[Dataset excerpts]
= = = = =

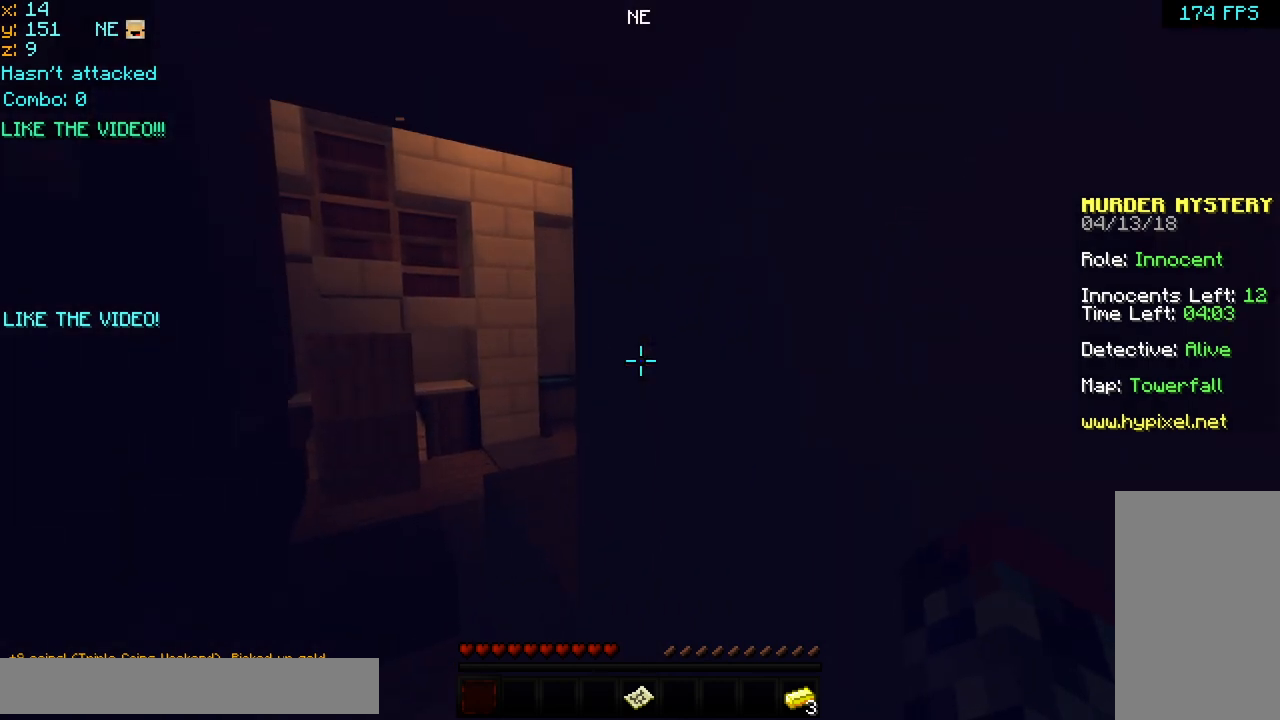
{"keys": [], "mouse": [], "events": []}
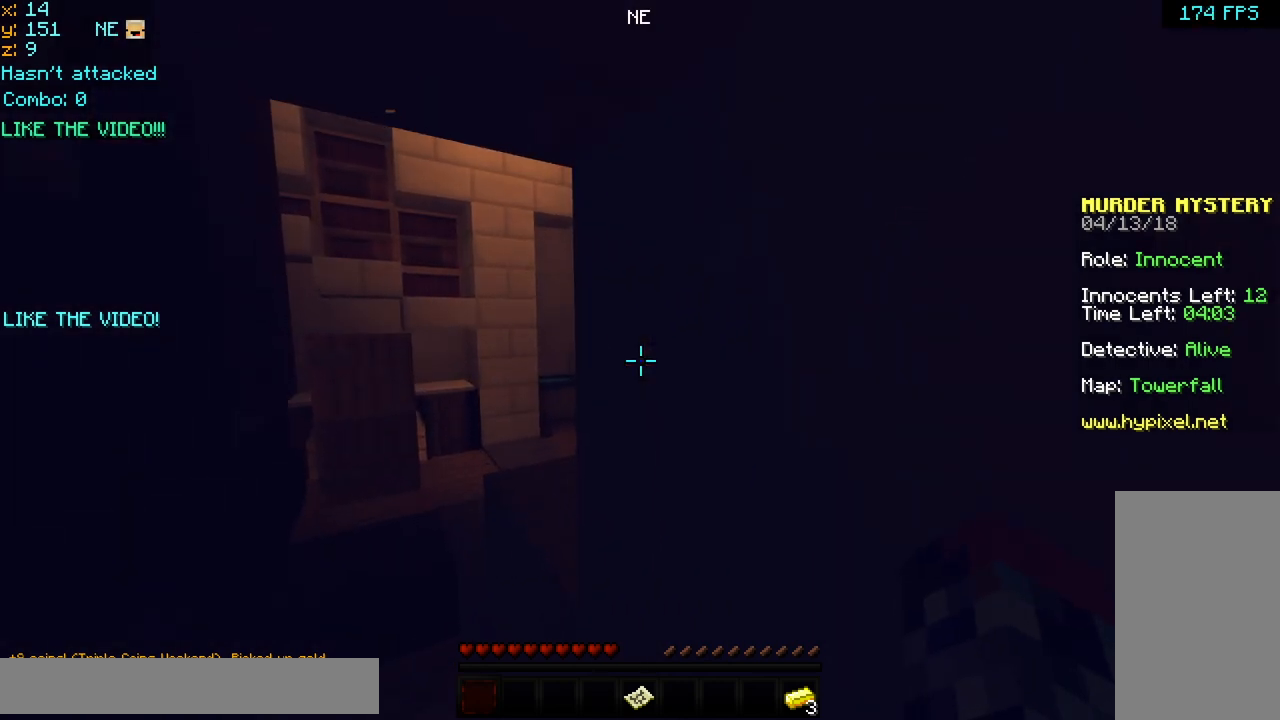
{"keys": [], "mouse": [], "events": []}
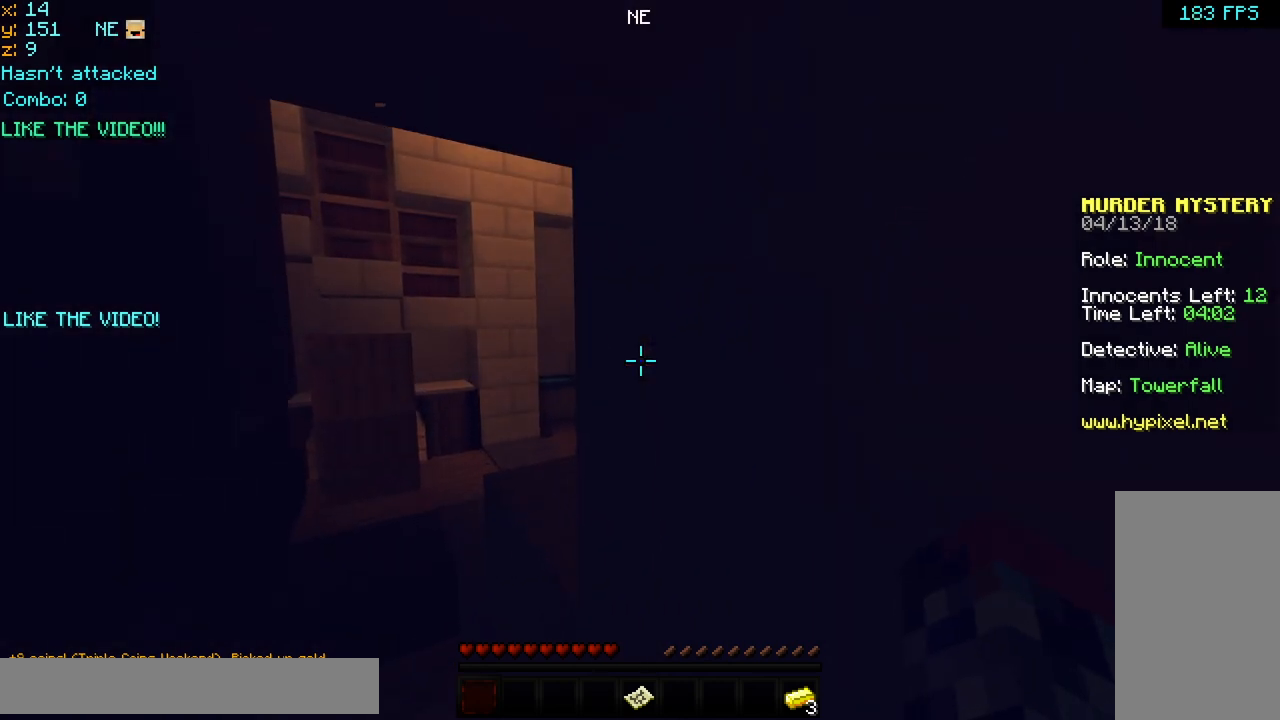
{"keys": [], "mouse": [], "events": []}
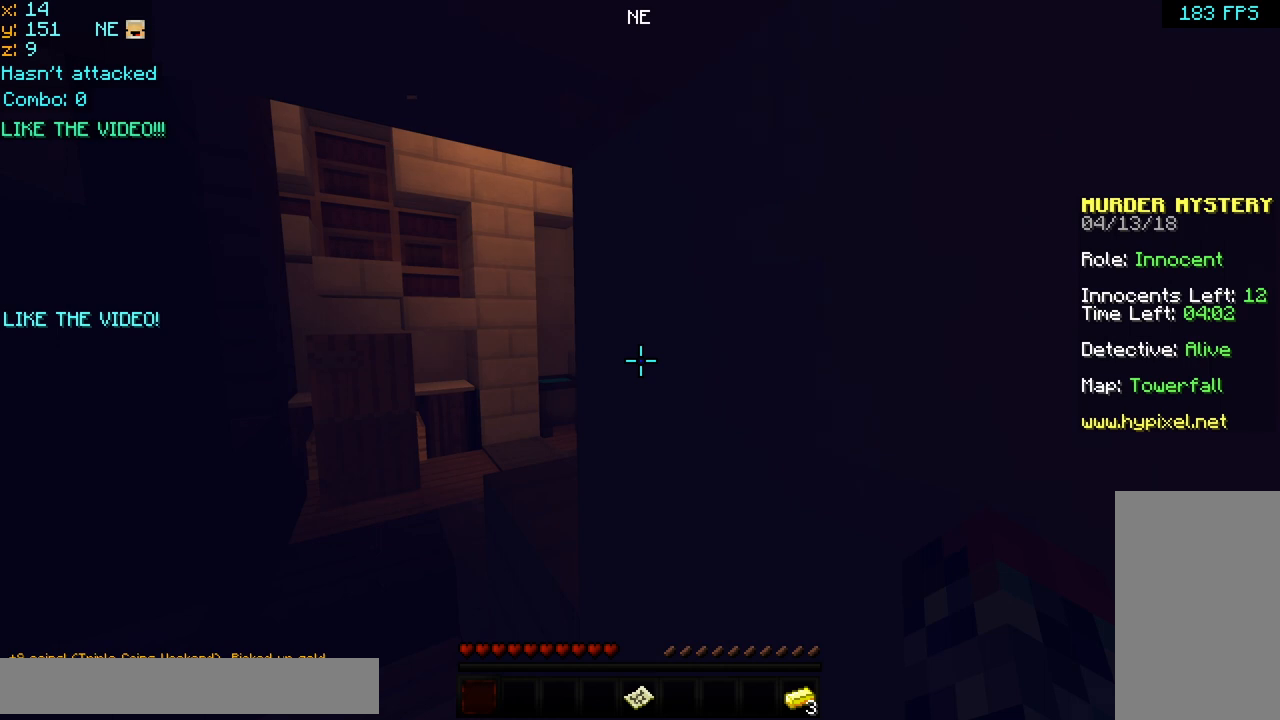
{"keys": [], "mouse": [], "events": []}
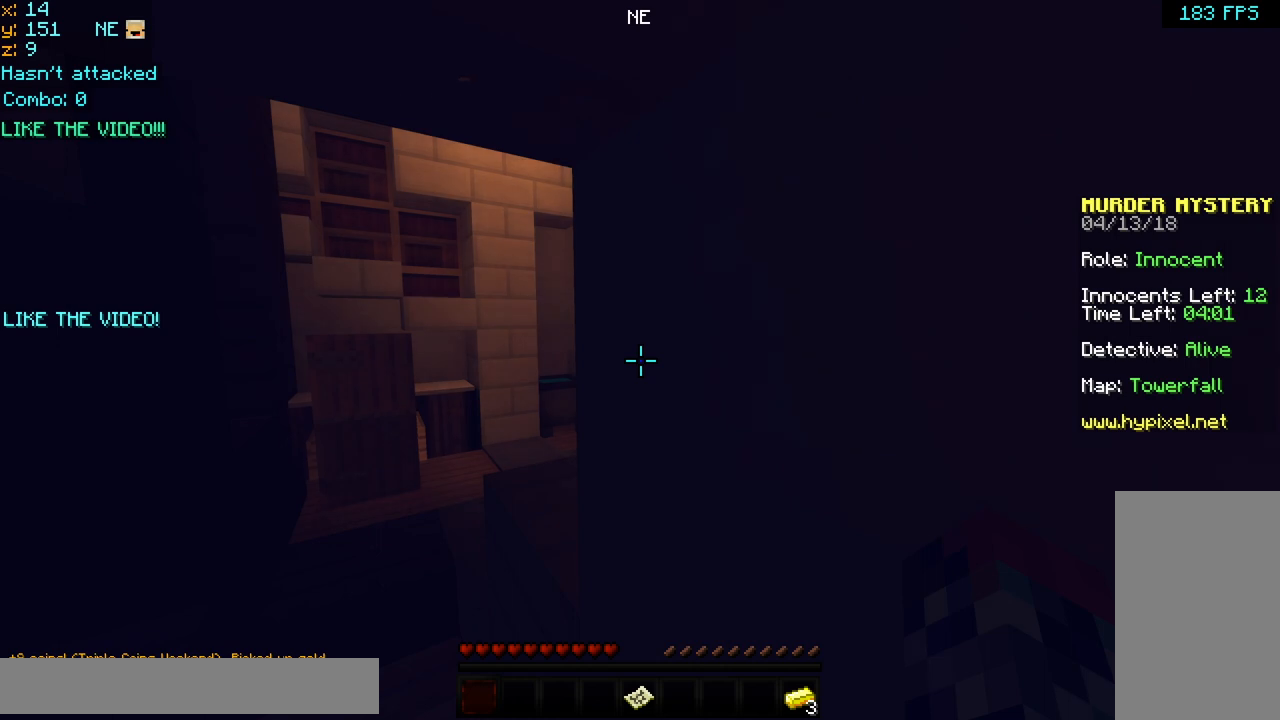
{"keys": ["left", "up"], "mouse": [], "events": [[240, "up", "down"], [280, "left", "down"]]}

= = = = =

# [Task brief]
From the first line to the last, please copy the data exactly, with the pictures left out.

# [Exercise answer]
{"keys": [], "mouse": [], "events": []}
{"keys": [], "mouse": [], "events": []}
{"keys": [], "mouse": [], "events": []}
{"keys": [], "mouse": [], "events": []}
{"keys": ["left", "up"], "mouse": [], "events": [[240, "up", "down"], [280, "left", "down"]]}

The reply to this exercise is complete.